EXERCISE INSTRUCTIONS: The span to be transcribed begins with the line that contains "photomicrograph of adenocarcinoma" and ends with the last line of the listing; copy it exactly and include nothing else.

INFORMATION PROVIDED:
• • •

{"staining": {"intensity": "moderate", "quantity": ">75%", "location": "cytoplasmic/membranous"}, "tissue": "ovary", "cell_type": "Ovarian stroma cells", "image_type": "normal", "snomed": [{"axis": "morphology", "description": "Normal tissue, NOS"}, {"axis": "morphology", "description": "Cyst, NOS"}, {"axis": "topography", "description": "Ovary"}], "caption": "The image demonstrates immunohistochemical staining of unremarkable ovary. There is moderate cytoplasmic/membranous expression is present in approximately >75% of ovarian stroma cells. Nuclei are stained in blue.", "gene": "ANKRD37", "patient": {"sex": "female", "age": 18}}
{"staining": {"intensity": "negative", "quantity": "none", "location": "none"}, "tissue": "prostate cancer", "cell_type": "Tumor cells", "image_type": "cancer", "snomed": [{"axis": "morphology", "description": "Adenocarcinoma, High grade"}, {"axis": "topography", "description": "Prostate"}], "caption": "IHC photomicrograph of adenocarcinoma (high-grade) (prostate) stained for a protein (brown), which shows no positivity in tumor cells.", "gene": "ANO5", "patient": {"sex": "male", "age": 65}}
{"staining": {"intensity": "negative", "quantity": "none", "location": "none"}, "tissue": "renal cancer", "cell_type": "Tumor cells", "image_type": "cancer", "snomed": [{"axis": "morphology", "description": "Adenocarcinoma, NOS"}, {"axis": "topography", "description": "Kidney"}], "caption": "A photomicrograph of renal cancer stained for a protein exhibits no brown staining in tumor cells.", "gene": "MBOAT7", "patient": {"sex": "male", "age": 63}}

• • •

REPLY TO THE TASK:
{"staining": {"intensity": "negative", "quantity": "none", "location": "none"}, "tissue": "prostate cancer", "cell_type": "Tumor cells", "image_type": "cancer", "snomed": [{"axis": "morphology", "description": "Adenocarcinoma, High grade"}, {"axis": "topography", "description": "Prostate"}], "caption": "IHC photomicrograph of adenocarcinoma (high-grade) (prostate) stained for a protein (brown), which shows no positivity in tumor cells.", "gene": "ANO5", "patient": {"sex": "male", "age": 65}}
{"staining": {"intensity": "negative", "quantity": "none", "location": "none"}, "tissue": "renal cancer", "cell_type": "Tumor cells", "image_type": "cancer", "snomed": [{"axis": "morphology", "description": "Adenocarcinoma, NOS"}, {"axis": "topography", "description": "Kidney"}], "caption": "A photomicrograph of renal cancer stained for a protein exhibits no brown staining in tumor cells.", "gene": "MBOAT7", "patient": {"sex": "male", "age": 63}}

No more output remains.